この曲、私が子どもの頃、お酒か何かのCMで使われていた曲で、当時はCM用にコミカルにアレンジし直した曲なんだろうとばかり思ってたのですが、れっきとしたアメリカの1950年代のヒットナンバーだったんでした。
Sho-Jo-Ji(The Hungry Raccoon)
Eartha Kitt
収録アルバム: RCAビクター・プレゼンツ・
アーサ・キット&アーリー・イヤーズ より
release:1955
Sho-Jo-Ji(The Hungry Racoon)
日本の童謡「証城寺の狸囃子」を英語でカバーした曲です。
アーサ・キットという、アメリカのエンターテイナーが歌ってます。
原曲の童謡は、千葉県に実在する證誠寺(しょうじょうじ)というお寺の庭先に夜な夜なたぬきが集まって、何やらにぎやかしそうに歌い踊っている様子を描くものになってますが、アメリカ版の方では、たぬきではなく、ショージョージという名前のいつも腹ペコな食いしん坊のアライグマについて歌った曲になっています。なんでもアメリカにはたぬきはいないんだそうで、念のためアメリカに住んでいる友人に確認してみると「たぬきはいないけど、アライグマならいっぱいいるよ!」と即答でした。アライグマはアメリカではそのへんにうじゃうじゃいる、超身近な(そして意外と厄介だそう)動物なんだそうです。なるほど。
歌詞は英語と日本語のちゃんぽん。ときに語呂合わせのようなユニークなフレーズもあって、たとえば原曲で「負けるな負けるな」と歌うところは、「マカロンとマカロニ(macaroon and macaroni)」というフレーズに置き換えられています。
そのあとも、jelly beans, and pink abalone(ジェリービーンズ、ピンクのアワビ)と、いかにも食いしん坊のアライグマにふさわしい雑多な食べ物の羅列は続きますが、最後は「コイコイコイ(koi,koi,koi)」と"コイ”の大連呼。どうやらショージョージの一番の好物は「koi(コイ)」なる代物らしいのですが、これはそのまま日本語で「鯉」と和訳している訳詞もあるようです。ところでアライグマって鯉食べるんでしょうか・・・?これも念のため、前出のアメリカの友人に尋ねてみたところ「食べる食べる!鯉とか金魚とか。前にご近所さんちの庭が襲撃されて、池で飼ってた金魚、ぜーんぶ食い荒らされちゃったの」

> **データ記録**:
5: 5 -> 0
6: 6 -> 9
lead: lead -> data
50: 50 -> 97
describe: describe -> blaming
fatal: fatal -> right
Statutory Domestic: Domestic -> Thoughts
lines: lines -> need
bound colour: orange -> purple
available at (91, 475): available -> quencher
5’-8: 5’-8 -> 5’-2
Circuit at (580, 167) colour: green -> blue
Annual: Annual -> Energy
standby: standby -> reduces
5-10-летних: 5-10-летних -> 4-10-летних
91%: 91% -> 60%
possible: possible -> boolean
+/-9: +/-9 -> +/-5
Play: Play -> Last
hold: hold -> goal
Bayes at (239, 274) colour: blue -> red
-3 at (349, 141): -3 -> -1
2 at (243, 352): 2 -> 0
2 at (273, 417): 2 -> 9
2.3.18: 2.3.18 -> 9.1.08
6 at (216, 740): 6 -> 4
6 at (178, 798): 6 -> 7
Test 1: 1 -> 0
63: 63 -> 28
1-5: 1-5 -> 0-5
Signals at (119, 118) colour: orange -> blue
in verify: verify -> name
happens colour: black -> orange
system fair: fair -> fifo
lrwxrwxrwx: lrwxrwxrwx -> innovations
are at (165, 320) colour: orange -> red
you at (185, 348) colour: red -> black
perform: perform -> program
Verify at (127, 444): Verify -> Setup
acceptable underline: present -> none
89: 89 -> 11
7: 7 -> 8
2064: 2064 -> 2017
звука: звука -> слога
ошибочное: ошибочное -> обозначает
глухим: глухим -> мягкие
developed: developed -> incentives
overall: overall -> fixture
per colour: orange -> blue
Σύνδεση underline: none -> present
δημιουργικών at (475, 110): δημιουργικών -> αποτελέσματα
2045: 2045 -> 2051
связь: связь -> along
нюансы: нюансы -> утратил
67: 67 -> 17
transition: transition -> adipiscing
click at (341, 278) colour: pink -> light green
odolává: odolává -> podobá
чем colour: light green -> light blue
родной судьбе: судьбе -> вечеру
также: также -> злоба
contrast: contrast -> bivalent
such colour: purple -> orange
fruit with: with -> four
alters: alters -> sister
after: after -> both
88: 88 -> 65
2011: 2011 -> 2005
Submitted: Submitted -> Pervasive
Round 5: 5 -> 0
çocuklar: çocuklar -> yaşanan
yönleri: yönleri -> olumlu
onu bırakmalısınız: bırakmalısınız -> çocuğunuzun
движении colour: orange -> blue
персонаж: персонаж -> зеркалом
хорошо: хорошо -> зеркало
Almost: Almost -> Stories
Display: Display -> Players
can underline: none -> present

> **作業指示**:
(1) ショージョージの曲を紹介した抜粋によると、原曲で「負けるな負けるな」と歌う部分は、アメリカ版ではどんなフレーズに置き換えられていますか。
(2) ショージョージの曲を紹介した抜粋の最後の文のあとに、同じ語り口で文章を書き継いでください。

> **回答一覧**:
(1) 「マカロンとマカロニ(macaroon and macaroni)」というフレーズに置き換えられています。

(2)
えええ!!!( ̄▽ ̄III)恐るべしアライグマ。
可愛らしい歌だとばかり思ってましたが、どうやらアメリカの現実を如実に映し出したリアリティーあふれる曲だったようです??( ̄▽ ̄)
Sho-Jo-Ji (The Hungry Raccoon)
曲調は、日本の曲がベースながらいきなり冒頭から銅鑼の音で始まったり、かなり日本と中国がごっちゃにされている感じですけれども、総じてエキゾチックでとても楽しい曲です。
連日のように悲しいニュースが巷を駆け巡り、また、なかなか先も見通せない厳しい日々が続きますが、こんなときこそ音楽のパワーをかりて、せめて普段の心持ちだけでも明るく健康に保っていたいと思う今日この頃です。
作品データ
Sho-Jo-Ji(The Hungry Raccoon)
リリース:1955年
歌:Eartha Kitt
作詞:Ujo Noguchi(English: Bill Walsh)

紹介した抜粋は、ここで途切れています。